In New Mexico, the state wants Meta to overhaul its app by implementing features such as effective age verification technology, changing recommendation algorithms that don’t compromise child welfare, and making other fixes that will “fundamentally reshape how Meta can do business in the state,” Torrez said at a press conference last week.
Torrez also said the state is seeking an “independent monitor” to ensure Meta complies with the proposed changes because “we have found that Meta cannot be trusted to regulate itself, comply independently and correct its behavior.”
A Meta spokesperson said in a statement that New Mexico’s demands are “technically unrealistic and impossible for any company to meet without ignoring the realities of the Internet.”
“While it is not in Meta’s best interests to do so, if we do not receive a viable resolution to Attorney General Torrez’s request, we may have no choice but to completely remove New Mexico users’ access to our platform,” the spokesperson said.
“First test case”
The jury in the LA trial found that Meta and YouTube’s negligence was a “substantial contributing factor” to the plaintiff’s severe mental health issues. Both companies were ordered to pay a total of $6 million in compensatory and punitive damages, with Meta paying 70% of the fine.
Meta, YouTube, TikTok, snap The company is also involved in a major federal lawsuit in the Northern District of California that includes similar allegations that the companies developed defective apps with features that mislead consumers and encourage unhealthy and addictive behavior in teens and children.
The trial, which involves hundreds of school districts, is scheduled to begin June 15. Adam Zimmerman, a professor at the University of Southern California Gould School of Law, said plaintiffs’ lawyers will likely monitor the New Mexico trial because both cases involve state public nuisance claims.
“This case will not only determine whether New Mexico has significant relief, but it will be kind of the first test case for a theory that is being filed across the country and that all these school districts are relying on in federal court,” Zimmerman said.
The most notable public nuisance case in New Mexico involves the opioid crisis-related trial against Walgreens in Santa Fe in 2022, the state’s deputy chief executive James Grayson said at a news conference last week. The state ultimately reached a $500 million settlement with Walgreens.
“That created or laid the foundation for the use of public nuisances in these types of spaces,” Grayson said. “What we’re really trying to do is show the harm this cause of action does across the state and the real impact on New Mexicans.”
Mehta criticized New Mexico’s effort as a “misguided strategy that ignores the hundreds of other apps that teens use on a daily basis.”
“In any case, we remain committed to providing a safe and age-appropriate experience and have already instituted many of the state-required protections, including 13 safety measures in the last year,” a Meta spokesperson said in an email.

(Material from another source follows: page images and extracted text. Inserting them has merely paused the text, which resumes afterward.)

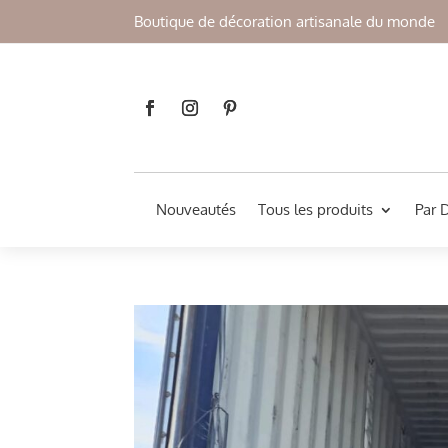
Boutique de décoration artisanale du monde
Nouveautés
Tous les produits
Par 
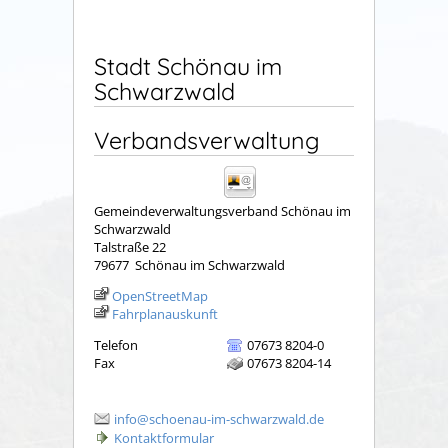
Stadt Schönau im
Schwarzwald
Verbandsverwaltung
Gemeindeverwaltungsverband Schönau im
Schwarzwald
Talstraße 22
79677
Schönau im Schwarzwald
OpenStreetMap
Fahrplanauskunft
Telefon
07673 8204-0
Fax
07673 8204-14
info@schoenau-im-schwarzwald.de
Kontaktformular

Guggenberger said the challenge for plaintiffs will be to “articulate the harm being caused to third parties” in the state as a result of the public nuisance claims. While public nuisance cases have traditionally arisen from the physical world, lawyers are now trying out this legal approach in the digital realm for the first time, he said.
This is another attempt by plaintiffs’ lawyers to apply new legal strategies against big tech companies like Meta, which many critics argue is shielded from liability primarily because of the Section 230 shield of the Communications Decency Act, which protects websites from lawsuits over third-party content on their respective platforms.
Zimmerman said if Meta and other social media companies continue to lose in court, they could eventually reach the Supreme Court.
Zimmerman said the plaintiffs are trying to say, “This is not a typical Section 230 case about content that should or should not be removed.” Rather, he added, they are saying, “This is a system-wide problem, and the system is kind of defective.”
“And for social media companies, we’re kind of a content broker product,” Zimmerman said.